[WHAT TO WORK ON]: In the listing below, the lines starting at the line with "POLYMOLD develops, manufactures" and ending at the line with "Can this pillow actually become flat over" are to be output verbatim. Images stay out of the copy.

---

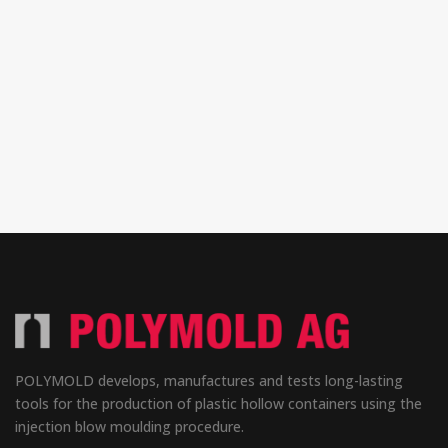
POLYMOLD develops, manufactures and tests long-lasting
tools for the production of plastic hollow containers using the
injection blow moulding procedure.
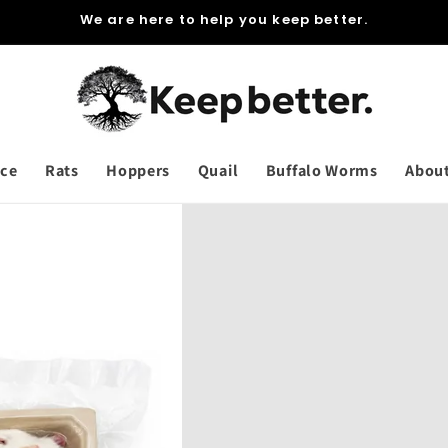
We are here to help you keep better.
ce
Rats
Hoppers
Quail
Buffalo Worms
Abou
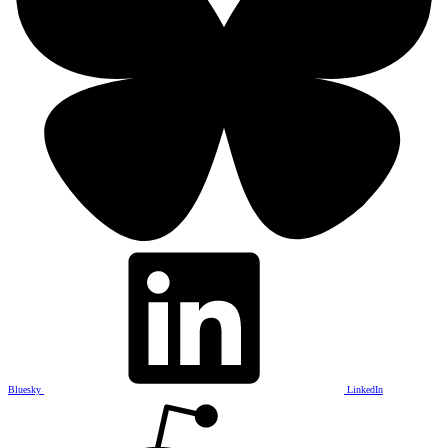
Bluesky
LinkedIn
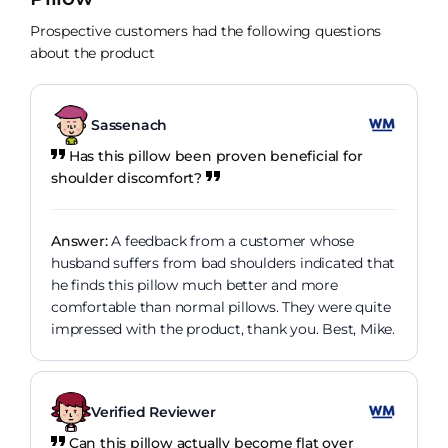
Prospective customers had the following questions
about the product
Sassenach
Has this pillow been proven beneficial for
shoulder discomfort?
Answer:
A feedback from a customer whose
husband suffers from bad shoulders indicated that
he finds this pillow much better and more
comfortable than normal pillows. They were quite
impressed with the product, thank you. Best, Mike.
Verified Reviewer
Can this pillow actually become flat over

---

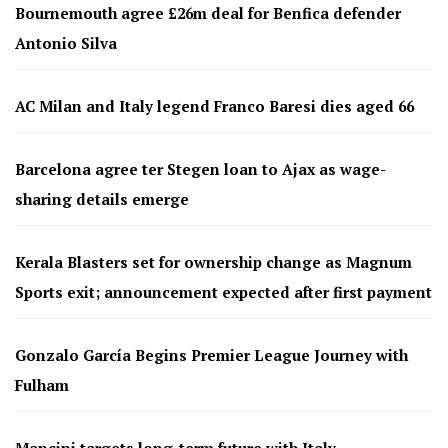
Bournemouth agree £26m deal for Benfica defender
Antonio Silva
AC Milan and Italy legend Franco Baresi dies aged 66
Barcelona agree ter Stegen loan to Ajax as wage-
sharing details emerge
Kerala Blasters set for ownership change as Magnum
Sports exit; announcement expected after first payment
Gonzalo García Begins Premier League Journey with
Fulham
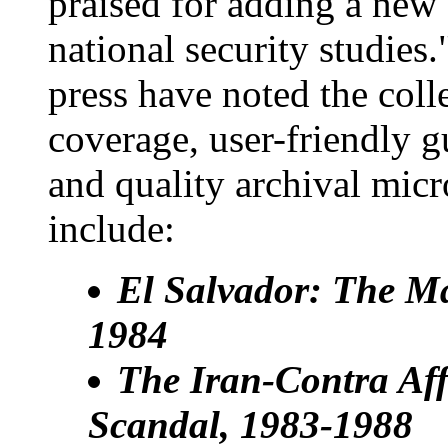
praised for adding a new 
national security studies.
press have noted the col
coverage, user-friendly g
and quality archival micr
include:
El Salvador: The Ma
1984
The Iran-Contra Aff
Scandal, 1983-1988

---

[OUTPUT OF THE TASK]:
POLYMOLD develops, manufactures and tests long-lasting
tools for the production of plastic hollow containers using the
injection blow moulding procedure.
We are here to help you keep better.
ce
Rats
Hoppers
Quail
Buffalo Worms
Abou
Bluesky
LinkedIn
Prospective customers had the following questions
about the product
Sassenach
Has this pillow been proven beneficial for
shoulder discomfort?
Answer:
A feedback from a customer whose
husband suffers from bad shoulders indicated that
he finds this pillow much better and more
comfortable than normal pillows. They were quite
impressed with the product, thank you. Best, Mike.
Verified Reviewer
Can this pillow actually become flat over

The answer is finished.